|The Powel House in Old City|
Today was definitely something different. A close friend has another friend who is involved with the historic sites in Old City Philadelphia. She texted me a few weeks ago to ask if I'd be available to teach an embroidery class. I said yes, without asking for more details. (Hey, a job's a job, and embroidery beats lawyers.)
I soon found out that I'd be teaching a group of kids who were attending a history camp at the house. Most of them had been coming for several years, and they wanted another period-appropriate craft besides the weaving class they already had.
Now, I may make things for kids, but I don't have kids. I don't have that much contact with kids. I'm not really comfortable with them, especially in groups.
|Eliza Powel's ballroom / drawing room, set|
up for the class.
Then I found out that in addition to teaching the class, they wanted me to do a 10 minute presentation to the combined group (about 15 kids and 4 adults) beforehand. "Just a little something about embroidery generally and in the period," they said helpfully.
As Dr. Seuss would say, I puzzled and puzzed til my puzzler was sore. What to say? I certainly have the information, and I thought it was a nice angle for the girls that no matter what they personally feel about going to school, their counterparts who would have lived in Philadelphia at the time they were studying probably wouldn't have been allowed to attend school.
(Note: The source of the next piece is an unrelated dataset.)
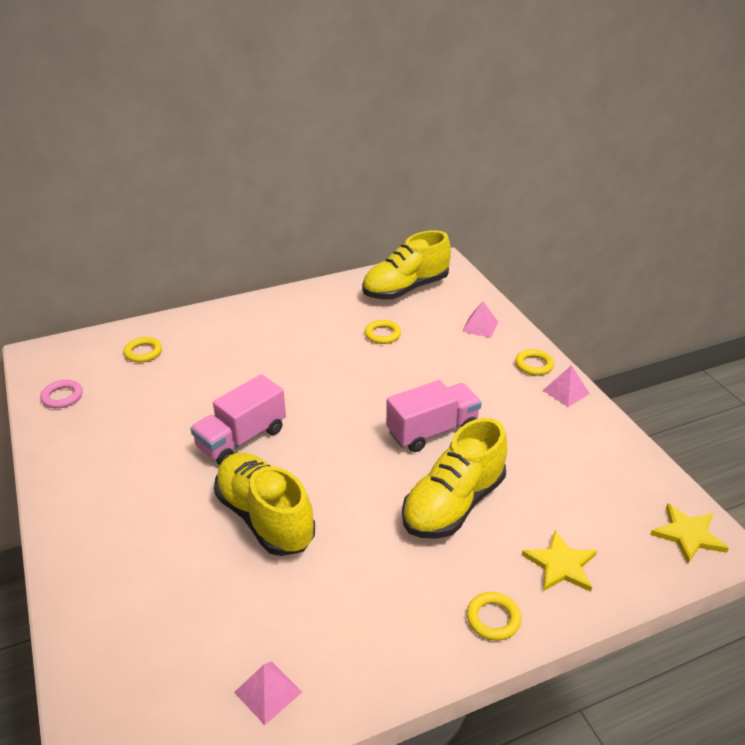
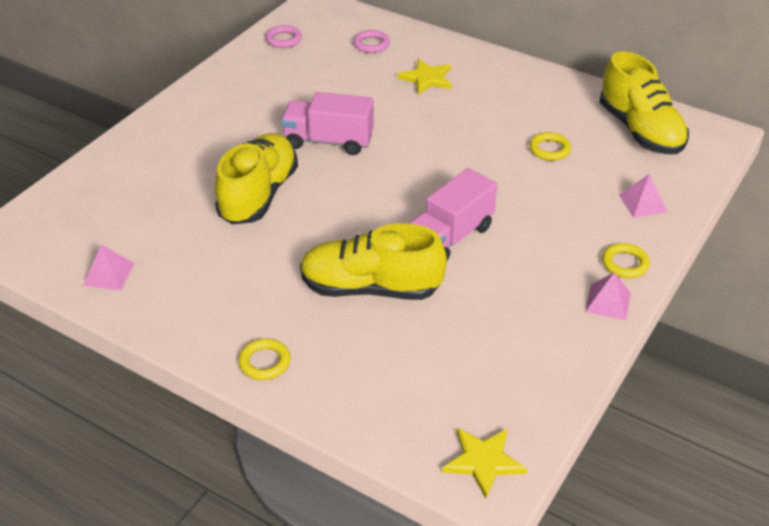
camera: 55 degrees right, 5 degrees up
yellow ring [124,337,162,363] -> pink ring [353,30,390,53]
yellow shoe [362,230,451,299] -> yellow shoe turned 135 degrees counterclockwise [600,51,689,154]
pink truck [386,380,482,452] -> pink truck turned 105 degrees clockwise [409,168,497,261]
yellow star [522,530,597,592] -> yellow star moved to [397,59,452,94]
So embroidery and other "feminine" skills were really all that a lot of girls had to occupy their time, unless they had progressive parents with money.
They told me there were boys, too, so I made a point of looking up all the trades involving sewing that would have existed in Philadelphia at the time -- tailor, sailmaker, bookbinder, shoemaker. Not to mention the fact that soldiers and sailors, away from home for long periods, couldn't run home to mama if they lost a button. Sewing was just a practical skill that nearly everyone had.
|Corner of the ballroom|
Thankfully I didn't have to -- I winged the entire 10 minutes somehow -- but when I went to put my outline away later, it turned out that it was actually my 2 page to-do list for what I need to get done before my next craft show. So a fat lot of good that would have done me anyway.
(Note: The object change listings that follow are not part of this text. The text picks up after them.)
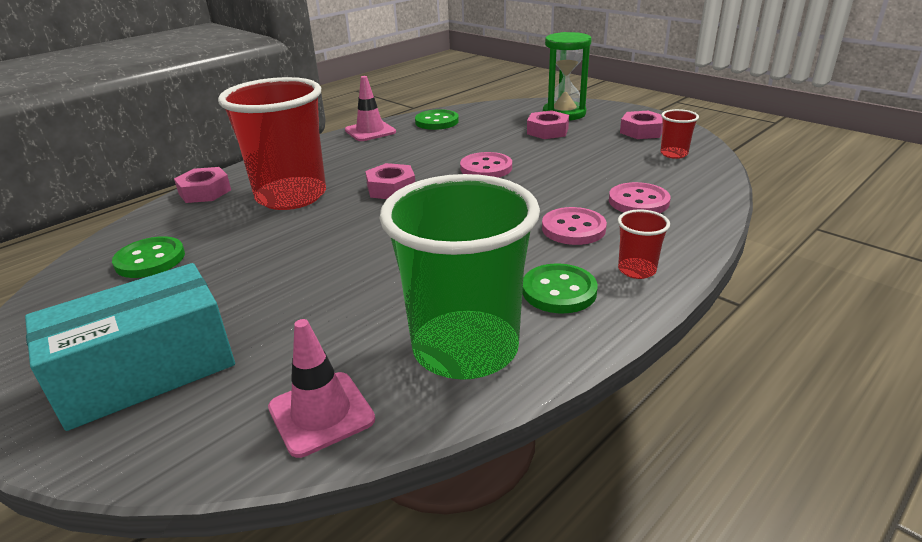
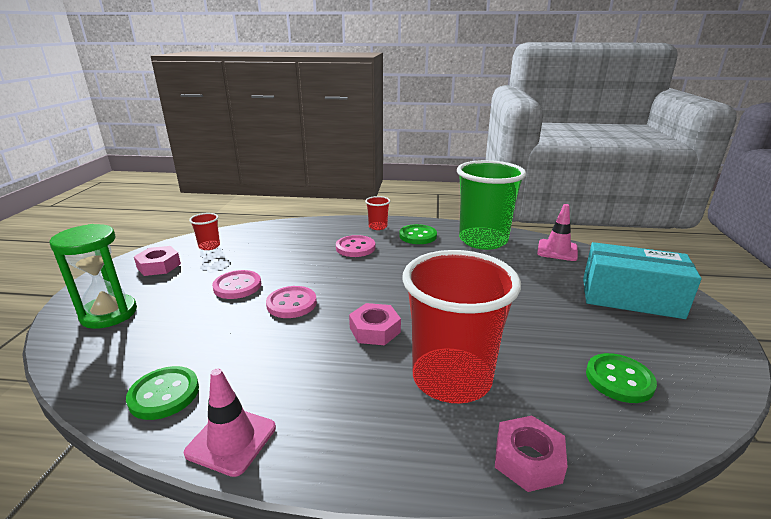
camera: 130 degrees left, 5 degrees down
pink nut [527,110,569,139] -> none
pink button [609,182,671,213] -> pink button moved to [212,270,261,299]

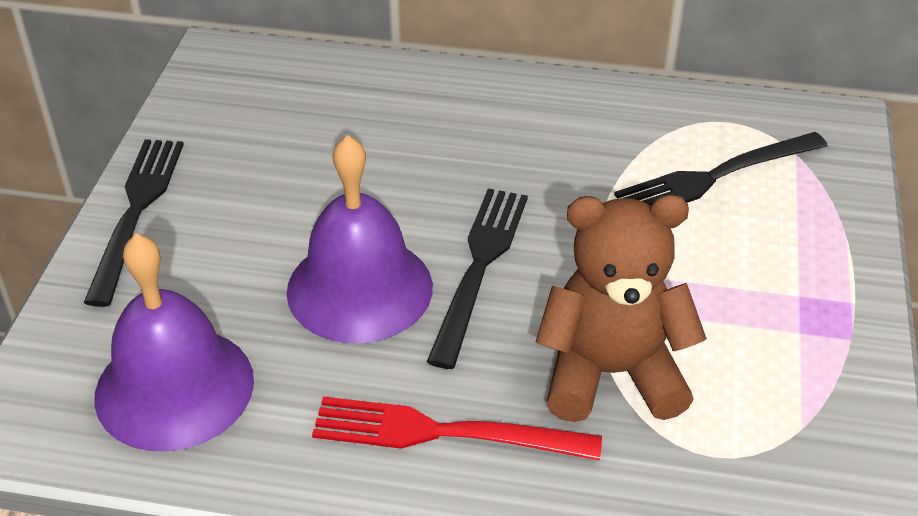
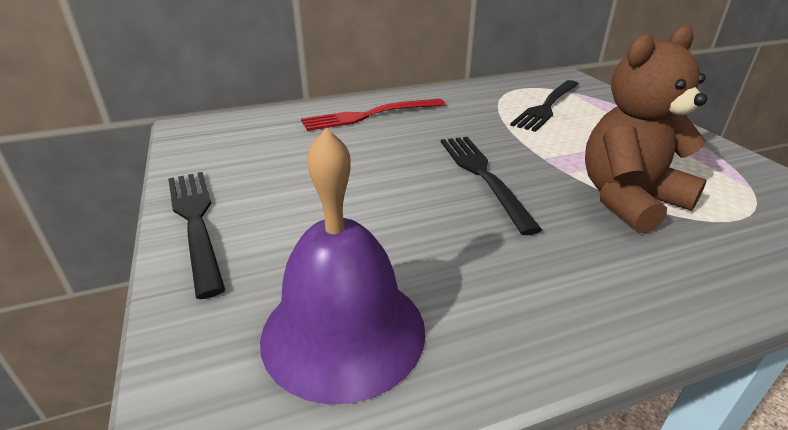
camera: 30 degrees left, 10 degrees down
purple bell [287,135,433,343] -> none
red fork [312,397,602,461] -> red fork moved to [301,99,445,131]

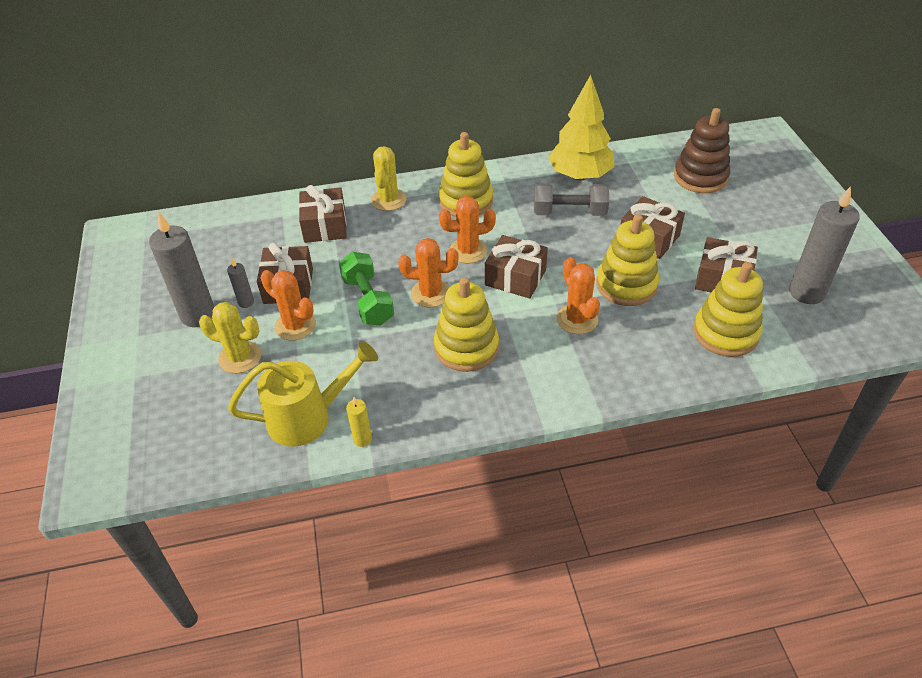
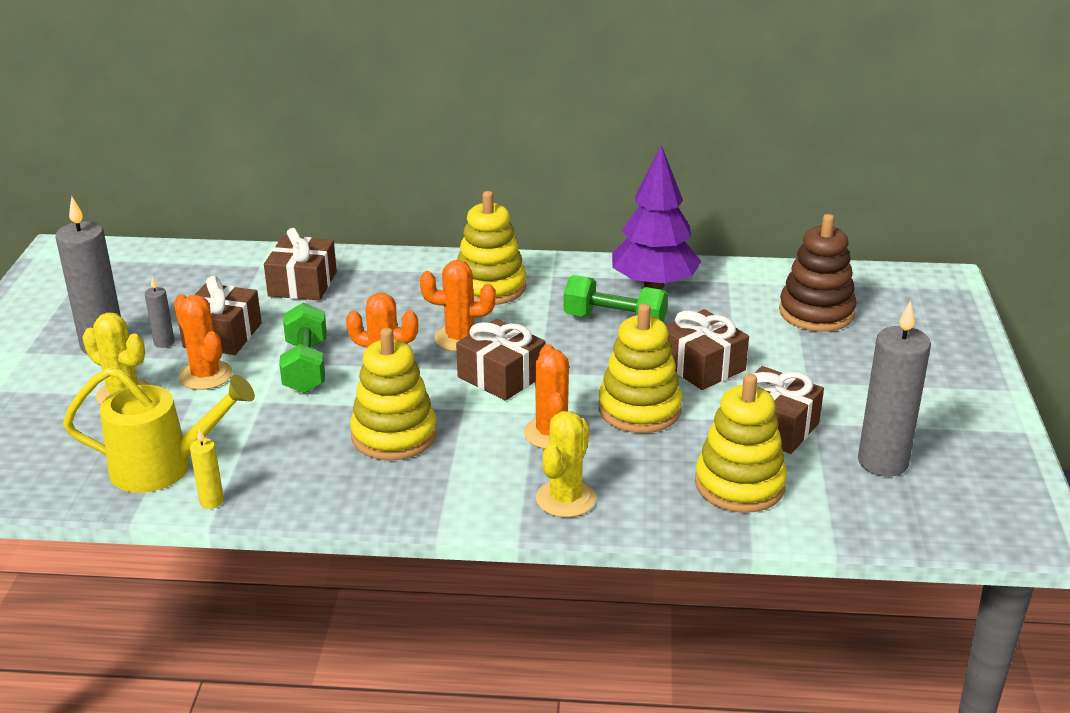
camera: 15 degrees right, 15 degrees down
yellow cactus [371,146,407,211] -> yellow cactus moved to [536,411,596,517]
grey dumbbell [534,184,609,216] -> green dumbbell [564,275,668,323]
yellow tree [548,75,614,180] -> purple tree [612,145,702,289]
I told Mario when I got home today that I wasn't sure what surprised me most -- that I'd managed a group of 8 kids (6 girls, 2 boys) for 2 hours with no problems and no overwhelming urge to bite, or that I had spoken to a large-ish group of people without having the urge to projectile vomit in a historic house.
Children and public speaking have always been things I'm massively uncomfortable with. I had to do an oral report in English class in junior year, and while I did it, I also threw up afterward. Mario suggested that what I feared in school wasn't public speaking but the judgment of the other students, which makes perfect sense. Now.
But isn't it strange when you realize you've just accomplished something you thought you were afraid to do, without thinking about it until afterward?
Class continues Thursday, and I'm looking forward to it. The kids were fun, they caught on quickly and the two boys -- both around 10 years old -- did really well. One did hands-down the best work of the group, and the other worked the hardest.